Tasks to complete
• a. According to the forum thread on the Donovan pincher, why does Chicagocanine decline to call it a breed?
• b. From the forum thread on the Donovan pincher, write out the passage starting with "last night i" and going on through "WILL come up the leash on its owner/handler.", and swap "insane" for "remarkable".

Study text
-- Opening Marker --

# donovan pincher, what do u think?



## lcht2

last night i had the opportunity to watch a donovan pincher work. i would have to say that this new breed is insane. also that if this breed gets into the hands of an irresposible owner the world could come down on this breed. the handler was telling me that this is nota first time handler breed as they WILL come up the leash on its owner/handler. 

http://images.google.com/imgres?imgurl=h...l%3Den%26sa%3DN

altho this dog may be takeing a lot of jobs away from the dutchies, mals and GSD's. 

so what do u guys think? the new super working dog??

(check out youtube and watch some of these dogs work)


----------



## GunnerJones

We talked about them over at Leerburg and we can't figure out his breeding goals and can't see any uniformity in structure in any of the dogs, they all look like non discript mutts and I can imagine the temperments/drives/nerves would be the same


----------



## Fransheska

the one on the link looks scary! 
no matter how "super" the working dog, i would much rather have an OK working dog with a great temperment than one that is likely to 'come up the leash on its owner/handler. '

i doubt these dogs will replace GSDs ect.. i looked them up and alot of them dont even look like the same breed of dog. looks like alot of high drive mutts.


----------



## lcht2

> Originally Posted By: Fransheskathe one on the link looks scary!
> no matter how "super" the working dog, i would much rather have an OK working dog with a great temperment than one that is likely to 'come up the leash on its owner/handler. '
> 
> i doubt these dogs will replace GSDs ect.. i looked them up and alot of them dont even look like the same breed of dog. looks like alot of high drive mutts.


exactly what i thought, when i look at the dog and i hear about there temperment i just see a terminator dog or a genetic freak of a dog.


----------



## Fodder

and here i thought i was walking in on the worse typo ever


----------



## lcht2

> Originally Posted By: MaxGunnarWe talked about them over at Leerburg and we can't figure out his breeding goals and can't see any uniformity in structure in any of the dogs, they all look like non discript mutts and I can imagine the temperments/drives/nerves would be the same


could u post the link to the thread on that site??


----------



## DFrost

I've seen a couple of them. i even evaluated a couple for use in police work. To be honest I wasn't impressed. I certainly don't see them ever surpassing the GSD and/or the Mal. Most police trainers I've spoken with pretty much feel the same way.

DFrost


----------



## Chicagocanine

I wouldn't call it a breed really. They are too different in appearance and have not been bred in enough generations to consider them a breed in my opinion. Personally I consider them similar to a bandog.


----------



## lcht2

this is from last nights session

this DP is a 14 week old female

http://ca.youtube.com/watch?v=RY9n3FH8khY


----------



## GunnerJones

> Originally Posted By: lcht2
> 
> 
> 
> Originally Posted By: MaxGunnarWe talked about them over at Leerburg and we can't figure out his breeding goals and can't see any uniformity in structure in any of the dogs, they all look like non discript mutts and I can imagine the temperments/drives/nerves would be the same
> 
> 
> 
> could u post the link to the thread on that site??

-- Closing Marker --

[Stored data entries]

-- Opening Marker --

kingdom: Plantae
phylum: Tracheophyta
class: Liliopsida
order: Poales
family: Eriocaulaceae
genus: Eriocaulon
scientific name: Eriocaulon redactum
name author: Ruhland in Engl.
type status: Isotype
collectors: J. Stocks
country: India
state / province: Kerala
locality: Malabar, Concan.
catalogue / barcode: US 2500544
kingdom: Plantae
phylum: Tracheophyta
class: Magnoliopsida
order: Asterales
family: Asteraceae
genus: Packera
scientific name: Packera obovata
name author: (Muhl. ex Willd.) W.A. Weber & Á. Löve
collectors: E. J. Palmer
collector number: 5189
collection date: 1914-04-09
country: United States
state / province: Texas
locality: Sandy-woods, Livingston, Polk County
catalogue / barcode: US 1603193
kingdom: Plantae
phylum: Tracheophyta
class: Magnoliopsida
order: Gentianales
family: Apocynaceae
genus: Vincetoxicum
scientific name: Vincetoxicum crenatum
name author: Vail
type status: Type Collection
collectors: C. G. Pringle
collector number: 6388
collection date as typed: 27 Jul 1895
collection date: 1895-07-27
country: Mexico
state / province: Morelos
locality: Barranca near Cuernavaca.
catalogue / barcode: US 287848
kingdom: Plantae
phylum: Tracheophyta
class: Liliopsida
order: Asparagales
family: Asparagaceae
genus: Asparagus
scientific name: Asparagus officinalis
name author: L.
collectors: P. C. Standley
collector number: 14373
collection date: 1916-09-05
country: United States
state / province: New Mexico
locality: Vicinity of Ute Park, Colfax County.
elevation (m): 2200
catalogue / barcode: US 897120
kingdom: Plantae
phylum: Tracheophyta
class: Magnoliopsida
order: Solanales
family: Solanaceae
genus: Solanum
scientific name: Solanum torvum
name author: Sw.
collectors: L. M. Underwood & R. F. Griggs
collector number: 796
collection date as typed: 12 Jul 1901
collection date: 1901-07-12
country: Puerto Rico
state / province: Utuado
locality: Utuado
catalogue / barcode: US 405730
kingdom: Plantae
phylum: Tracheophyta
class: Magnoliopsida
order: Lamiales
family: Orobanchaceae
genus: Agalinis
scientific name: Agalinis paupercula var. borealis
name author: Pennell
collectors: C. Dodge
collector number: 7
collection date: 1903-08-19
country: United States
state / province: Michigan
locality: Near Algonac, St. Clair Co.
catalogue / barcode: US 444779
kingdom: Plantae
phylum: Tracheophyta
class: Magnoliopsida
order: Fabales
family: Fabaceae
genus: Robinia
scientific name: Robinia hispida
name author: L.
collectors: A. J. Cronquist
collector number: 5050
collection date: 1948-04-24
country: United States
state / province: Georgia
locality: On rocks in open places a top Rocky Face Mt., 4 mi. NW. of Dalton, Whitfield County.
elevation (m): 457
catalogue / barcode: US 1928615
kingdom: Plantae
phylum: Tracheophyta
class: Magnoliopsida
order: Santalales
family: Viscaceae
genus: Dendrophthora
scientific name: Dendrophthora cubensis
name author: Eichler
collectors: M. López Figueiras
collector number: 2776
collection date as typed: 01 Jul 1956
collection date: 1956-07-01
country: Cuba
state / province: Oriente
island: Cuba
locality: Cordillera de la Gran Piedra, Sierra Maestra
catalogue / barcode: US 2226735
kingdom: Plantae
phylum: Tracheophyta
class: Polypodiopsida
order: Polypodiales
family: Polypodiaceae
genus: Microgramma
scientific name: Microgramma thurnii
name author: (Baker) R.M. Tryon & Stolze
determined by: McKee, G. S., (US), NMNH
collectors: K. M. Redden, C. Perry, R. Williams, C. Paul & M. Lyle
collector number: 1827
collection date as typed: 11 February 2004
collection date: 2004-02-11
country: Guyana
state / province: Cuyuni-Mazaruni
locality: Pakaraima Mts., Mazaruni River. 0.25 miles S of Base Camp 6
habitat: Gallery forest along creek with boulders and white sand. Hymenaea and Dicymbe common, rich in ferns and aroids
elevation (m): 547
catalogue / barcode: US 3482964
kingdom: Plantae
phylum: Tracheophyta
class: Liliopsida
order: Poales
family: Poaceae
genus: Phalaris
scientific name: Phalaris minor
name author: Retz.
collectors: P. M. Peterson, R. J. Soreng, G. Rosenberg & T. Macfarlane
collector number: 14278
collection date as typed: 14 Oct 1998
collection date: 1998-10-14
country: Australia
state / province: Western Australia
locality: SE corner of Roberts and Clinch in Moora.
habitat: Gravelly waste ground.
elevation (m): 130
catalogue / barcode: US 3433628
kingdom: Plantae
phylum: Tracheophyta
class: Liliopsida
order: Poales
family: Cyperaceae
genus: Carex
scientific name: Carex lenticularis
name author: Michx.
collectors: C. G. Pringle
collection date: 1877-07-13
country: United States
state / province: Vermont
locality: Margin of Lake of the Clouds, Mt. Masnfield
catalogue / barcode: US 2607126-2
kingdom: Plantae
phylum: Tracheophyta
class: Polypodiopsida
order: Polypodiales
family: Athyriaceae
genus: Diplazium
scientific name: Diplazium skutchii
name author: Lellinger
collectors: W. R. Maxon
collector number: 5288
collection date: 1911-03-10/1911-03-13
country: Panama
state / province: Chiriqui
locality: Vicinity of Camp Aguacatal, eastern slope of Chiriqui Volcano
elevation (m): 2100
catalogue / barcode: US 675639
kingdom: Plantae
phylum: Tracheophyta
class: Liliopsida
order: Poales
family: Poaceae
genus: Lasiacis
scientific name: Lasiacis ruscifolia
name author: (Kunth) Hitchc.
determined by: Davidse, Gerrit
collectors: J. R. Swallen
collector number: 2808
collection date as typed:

-- Closing Marker --

Answers by item number
• a. Chicagocanine says the dogs are too different in appearance from one another. They also have not been bred for enough generations to be considered a breed.

• b.
last night i had the opportunity to watch a donovan pincher work. i would have to say that this new breed is remarkable. also that if this breed gets into the hands of an irresposible owner the world could come down on this breed. the handler was telling me that this is nota first time handler breed as they WILL come up the leash on its owner/handler.